If we look at the asset breakdown of what the CPP actually invests in we would see the following:
- 34.4% in foreign equities
- 33.5% in fixed income
- 10.6% in real estate
- 8.6% in Canadian equities
- 6.7% in emerging markets
- 6.2% in infrastructure
Those statistics show that even the pros don’t put all their money in one place. They don’t go around putting all their money in real estate, nor do they put all their money in GIC’s and government bonds to protect their assets. They create a solid foundation by investing in fixed income assets such as bonds and money market funds, but they also go after growth in emerging and foreign markets. The CPP is protected from any kind of real estate crash because they only have a tenth of their money invested in that asset class. If the Japanese market crashes, so be it, it’s only a small portion of the portfolio. So what can we learn from this? Review your own personal asset allocation. Is all your money in fixed income assets like GICs and bonds? Do you own nothing but you house? Do you have a good mix of equities across the entire world? If you don’t know the answer to these questions, then it’s time to learn, or perhaps seek assistance from a personal advisor to tell you what you have.

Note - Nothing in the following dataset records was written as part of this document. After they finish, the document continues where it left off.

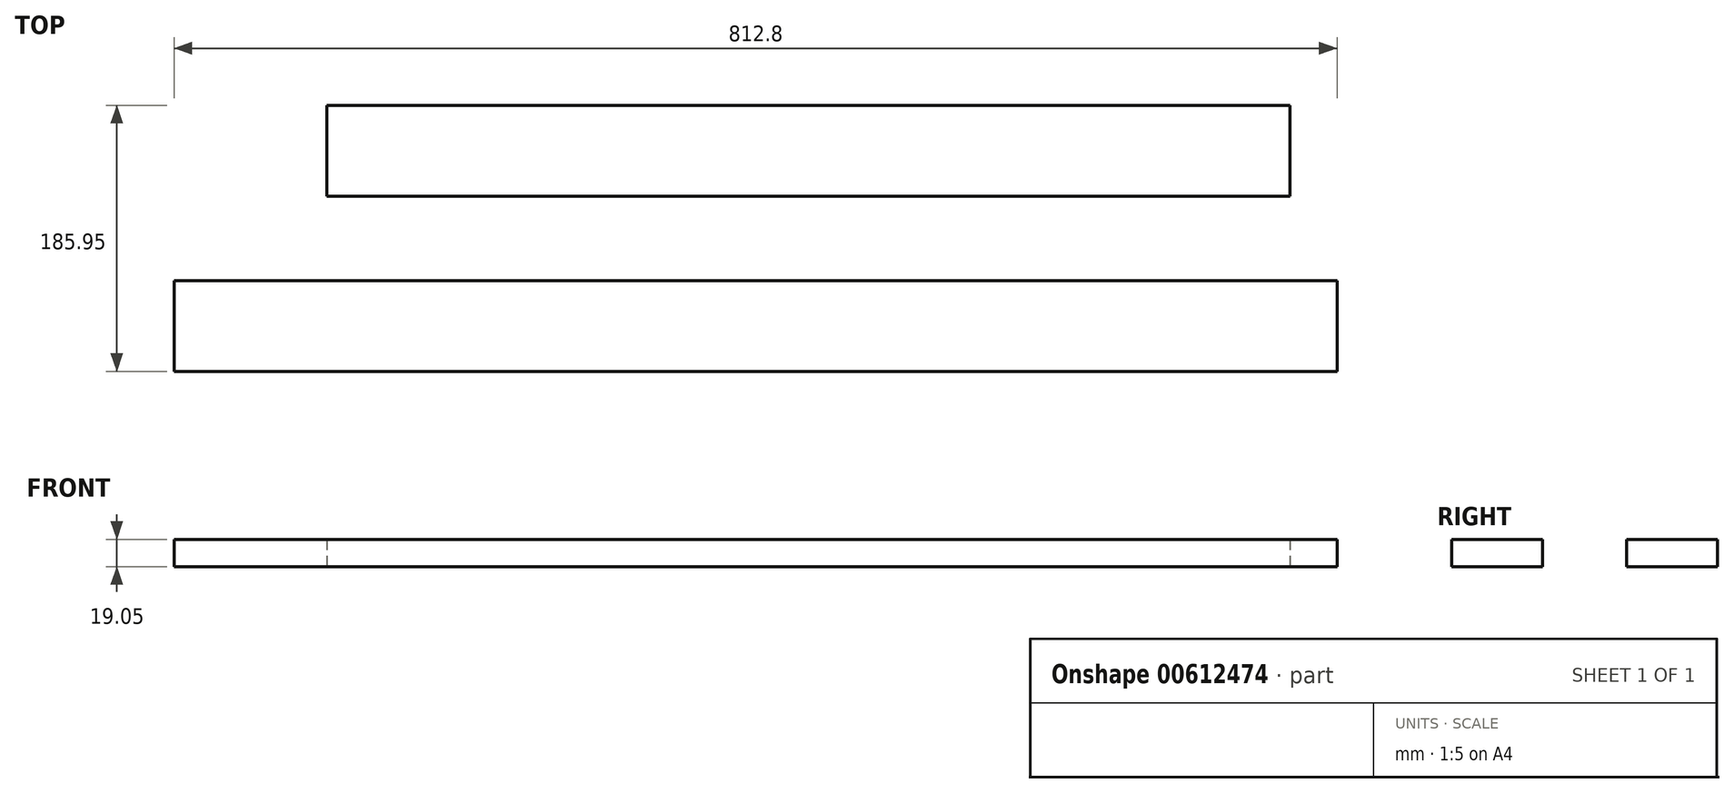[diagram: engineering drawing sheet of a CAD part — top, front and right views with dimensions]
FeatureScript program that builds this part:
annotation { "Feature Type Name" : "Feature", "Feature Type Description" : "" }
export const myFeature = defineFeature(function(context is Context, id is Id, definition is map)
    precondition{}
    {
        {
            var Q0;
            Q0=qCreatedBy(makeId("Top.planeOp"),FACE);
            var sketch = newSketch(context, id + "F0", { "sketchPlane" : qUnion([Q0])});
            skLineSegment(sketch, "E0.bottom", {"start": v(-315.4, 60.65) * mm, "end": v(357.7, 60.65) * mm});
            skLineSegment(sketch, "E0.top", {"start": v(-315.4, -2.85) * mm, "end": v(357.7, -2.85) * mm});
            skLineSegment(sketch, "E0.left", {"start": v(-315.4, 60.65) * mm, "end": v(-315.4, -2.85) * mm});
            skLineSegment(sketch, "E0.right", {"start": v(357.7, 60.65) * mm, "end": v(357.7, -2.85) * mm});
            skLineSegment(sketch, "E1.bottom", {"start": v(-422.24, -61.8) * mm, "end": v(390.56, -61.8) * mm});
            skLineSegment(sketch, "E1.top", {"start": v(-422.24, -125.3) * mm, "end": v(390.56, -125.3) * mm});
            skLineSegment(sketch, "E1.left", {"start": v(-422.24, -61.8) * mm, "end": v(-422.24, -125.3) * mm});
            skLineSegment(sketch, "E1.right", {"start": v(390.56, -61.8) * mm, "end": v(390.56, -125.3) * mm});
            skSolve(sketch);
        }
        {
            var Q0;
            Q0=makeQuery(id+"F0.imprint","IMPRINT",FACE,{"disambiguationData":[TD([[makeQuery(id+"F0.imprint","IMPRINT",EDGE,{"derivedFrom":sQuery(id+"F0.wireOp",EDGE,"E0.bottom")}),-1.0]])]});
            var Q1;
            Q1=makeQuery(id+"F0.imprint","IMPRINT",FACE,{"disambiguationData":[TD([[makeQuery(id+"F0.imprint","IMPRINT",EDGE,{"derivedFrom":sQuery(id+"F0.wireOp",EDGE,"E1.bottom")}),-1.0]])]});
            extrude(context, id + "F1", {"entities" : qUnion([Q0, Q1]), "depth" : 19.05 * mm, "offsetDistance" : 25.4 * mm});
        }
    });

Another well known pension fund that has garnered a lot of attention is the Ontario Teacher’s Pension Plan. Once an owner of the cash creating, Maple Leafs Sports and Entertainment, this pension fund has done extremely well since 2002 earning an average return of 9.7% compounded annually. Again during that time span we had the stock market crash of 2008. So how did the teacher’s do so well? They also employ a well diversified portfolio:
- 47% in equities
- 48% in fixed income
- 5% in commodities
- 23% in real estate
- -23% in financing activities (loans to finance other assets)
Both these pension plans have averaged almost 10% gains annually for the last ten years. Does this mean they picked the right stocks all the time? Certainly not. If you were to look at the performance of the Teacher’s Pension Plan in fiscal year 2008, and the Canadian Pension Plan in fiscal year 2009, each of the funds lost 18% and 18.9% respectively. This meant that the entire pension portfolio lost almost 20% of it’s value during the crash. The pension managers didn’t panic, nor did they sell off all their equities and switch to fixed income or real estate. They stuck with a balanced and diversified portfolio and held through the turbulent times. The result was still an average gain of almost 10% over a decade. Remember that for something that goes down, something else will go up to counter balance. Having that diversity helps you get the best of both worlds.
If making ten percent was so simple why can’t we all do it? Why don’t we mimic these diversified portfolios for our own personal financial plan. If they are already saving for your retirement, why not follow the same strategy for your own. Remember that one bad year doesn’t make or break your financial well-being. Stick to a plan, build a diversified portfolio and let time do its thing.